Don Morse wanted to install an electric sign on his Southwest Portland medical marijuana dispensary so he arranged for a local representative of a national sign company to come by his shop.
A few days later, Sharyl Herigstad, an Oregon representative of Yesco, the Utah-based sign company, emailed Morse a proposed design. Morse, who with Sarah Bennett owns the Human Collective, approved the sketches and waited for the bid.
Instead, he got a call last month from Herigstad who said the company’s corporate officials rejected the job, which Morse estimated would have cost $ 10,000.
“Corporate said, ‘We don’t do business with marijuana,'” said Morse. “They steadfastly refused to build us a sign.”
Morse wanted the sign to feature the shop’s name and carry a green cross, a common symbol for medical marijuana.
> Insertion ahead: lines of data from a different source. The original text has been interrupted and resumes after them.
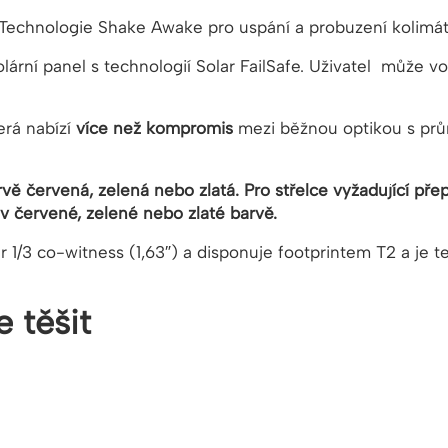
 Technologie Shake Awake pro uspání a probuzení kolimá
rní panel s technologií Solar FailSafe. Uživatel může vo
terá nabízí
více než kompromis
mezi běžnou optikou s pr
vě červená, zelená nebo zlatá. Pro střelce vyžadující p
 červené, zelené nebo zlaté barvě.
r 1/3 co-witness (1,63″) a disponuje footprintem T2 a je
 těšit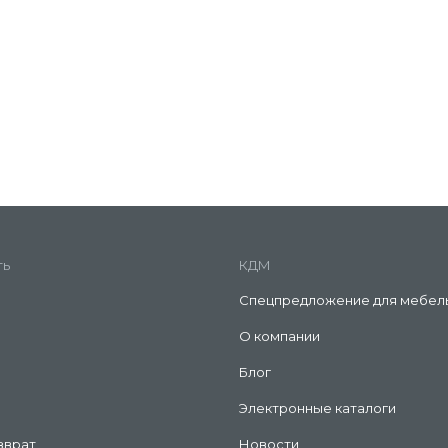
ть
КДМ
Спецпредложение для мебел
О компании
Блог
Электронные каталоги
зврат
Новости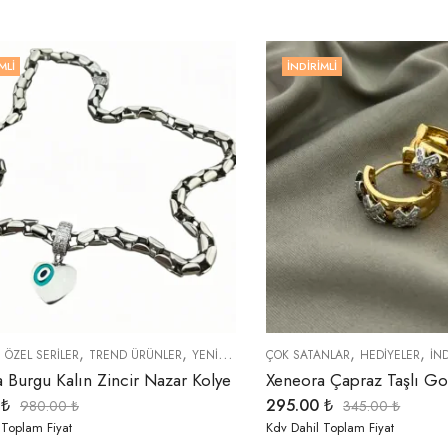
MLI
İNDIRIMLI
,
,
,
,
,
ÖZEL SERİLER
TREND ÜRÜNLER
YENI GELENLER
ÇOK SATANLAR
HEDIYELER
İN
 Burgu Kalın Zincir Nazar Kolye
Xeneora Çapraz Taşlı Go
0
₺
295.00
₺
980.00
₺
345.00
₺
 Toplam Fiyat
Kdv Dahil Toplam Fiyat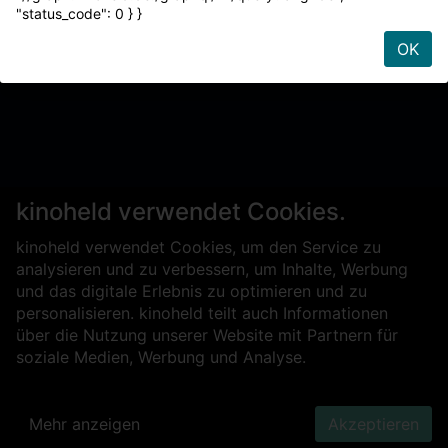
"status_code": 0 } }
OK
kinoheld verwendet Cookies.
kinoheld verwendet Cookies, um den Service zu
analysieren und zu verbessern, um Inhalte, Werbung
und das digitale Erlebnis zu optimieren und zu
personalisieren. kinoheld teilt auch Informationen
über die Nutzung unserer Website mit Partnern für
soziale Medien, Werbung und Analyse.
Mehr anzeigen
Akzeptieren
He said Herigstad referred him to another sign company.
Yesco is a national company headquartered in Salt Lake City. On its website, the company, founded in the late 1800s by a Mormon, advertises its work with Las Vegas casinos, large American corporations, like Starbucks, and events like the Olympics.
The Human Collective shares a Southwest Barbur Boulevard shopping plaza with a handful of other businesses, including Adam & Eve, a sex products shop. Joshua Traughber, a general manager for eight Adam & Eve stores in Oregon, Nevada and Idaho, said his company also has tried, unsuccessfully, to work with Yesco, which also operates billboards.
Traughber said Adam & Eve recently tried to hire Yesco to make a sign for its Portland shop, which opened less than a month ago. He said Yesco also has refused the company’s attempts to advertise on its billboards.
“Yesco will not let us advertise with them,” he said. “We have tried for years and years in different states.”
In an email to The Oregonian/Oregonlive, Herigstad said she was not authorized to speak on behalf of the company. A message left at Yesco’s corporate headquarters was not returned.
“It’s just a business to business transaction,” said Morse, who compared his treatment to that of a Portland lesbian couple whose 2013 wedding cake order was rejected by a Gresham bakery.
“We are running a legal business in this state,” said Morse, whose shop is licensed by the Oregon Health Authority. “This is wrong. We fought enough battles to get where we are and now we have to fight businesses that provide services?”
Leland Berger, a Portland attorney who advises marijuana businesses, said Yesco’s rejection Morse’s order isn’t illegal.
Berger said he encountered similar attitudes when searching for office space. One potential landlord said she wouldn’t permit Berger to post a sign with his business name, Oregon Cannabusiness Compliance Counsel.
“There is bigotry around cannabis businesses,” he said. “There is no doubt about it.”